Les deux chefs de l’opposition réformatrice, Mir Hossein Moussavi et Mehdi Karoubi, ainsi que leurs épouses, ont été arrêtés et transférés à la prison de Heshmatieh de Téhéran, ont rapporté lundi leurs sites internet Kaleme.com et Sahamnews.org. sans donner d’autres détails.

Les forces de sécurité avaient d’abord transféré dans un endroit inconnu l’un des chefs de l’opposition réformatrice iranienne, Mehdi Karoubi, avait rapporté son site Sahamnews.org, plus tôt ce lundi. Il était placé depuis plus de deux semaines en résidence surveillée à son domicile à Téhéran.

Selon Sahamnews, qui cite l’un des enfants de Mehdi Karoubi, l’ancien chef du parlement réformateur (2000-2004) et sa femme Fatemeh Karoubi ont été transférés jeudi soir vers un endroit inconnu. Mehdi et Fatemeh Karoubi, tout comme l’autre chef de l’opposition, l’ancien premier ministre Mir Hossein Moussavi, et son épouse, ont été placés en résidence surveillée après avoir appelé à une manifestation interdite le 14 février. Ils ont été totalement coupés du monde la semaine dernière, les forces de sécurité investissant leurs domiciles et évacuant tous leurs proches, notamment leurs gardes de sécurité.

La France a exprimé sa grande préoccupation pour le sort des deux chefs de l’opposition, le Ministère des affaires étrangères «appelant à nouveau les autorités iraniennes à libérer toutes les personnes arbitrairement détenues». Le gouvernement allemand a aussi protesté contre ces mesures et appelé «à accorder aux deux hommes accès à des avocats».

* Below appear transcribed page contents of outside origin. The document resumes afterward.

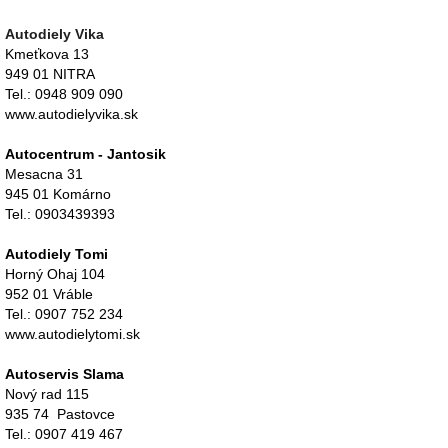
Autodiely Vika
Kmeťkova 13
949 01 NITRA
Tel.: 0948 909 090
www.autodielyvika.sk
Autocentrum - Jantosik
Mesacna 31
945 01 Komárno
Tel.: 0903439393
Autodiely Tomi
Horný Ohaj 104
952 01 Vráble
Tel.: 0907 752 234
www.autodielytomi.sk
Autoservis Slama
Nový rad 115
935 74 Pastovce
Tel.: 0907 419 467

La justice iranienne avait confirmé la mise en résidence surveillée des deux hommes, les menaçant de mesures supplémentaires. «Aujourd’hui, ce mouvement (de l’opposition) a dépassé la sédition et s’est transformé en un mouvement contre-révolutionnaire […] La main de l’étranger et de l’oppression (Etats-Unis) y est visible», a déclaré le procureur général Gholamhossein Mohseni Ejeie, cité par l’agence officielle Irna. «Dans un premier temps, les contacts des chefs de la sédition, les allées et venues et les contacts téléphoniques ont été coupés et, si nécessaire, d’autres actions seront entreprises contre eux. Ils sont actuellement restreints» dans leurs mouvements et contacts, a-t-il ajouté.

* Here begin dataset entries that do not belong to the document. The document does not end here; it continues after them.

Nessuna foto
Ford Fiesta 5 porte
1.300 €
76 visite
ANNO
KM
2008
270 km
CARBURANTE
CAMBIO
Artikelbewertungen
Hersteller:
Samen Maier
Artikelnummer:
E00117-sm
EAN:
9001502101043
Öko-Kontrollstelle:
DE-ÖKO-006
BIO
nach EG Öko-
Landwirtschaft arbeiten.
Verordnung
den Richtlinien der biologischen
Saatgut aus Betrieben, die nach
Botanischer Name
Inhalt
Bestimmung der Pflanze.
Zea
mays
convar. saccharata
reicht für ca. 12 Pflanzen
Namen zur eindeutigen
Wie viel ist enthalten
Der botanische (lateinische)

Le pouvoir range désormais les deux hommes et leurs partisans parmi les groupes d’opposition qui réclament la chute du régime islamique. Le chef du pouvoir judiciaire, l’ayatollah Sadegh Larijani, les a accusés de «trahison» et a affirmé qu’ils seraient mis dans l’impossibilité de s’exprimer.

A l’appel des sites de Mir Hossein Moussavi et Mehdi Karoubi, plusieurs milliers de personnes étaient descendues dans la rue le 14 février pour participer à une manifestation antigouvernementale, la première depuis un an. Deux personnes ont été tuées lors de la manifestation. Les sites de l’opposition ont appelé à de nouvelles manifestations le 1er mars pour protester contre le traitement des deux opposants.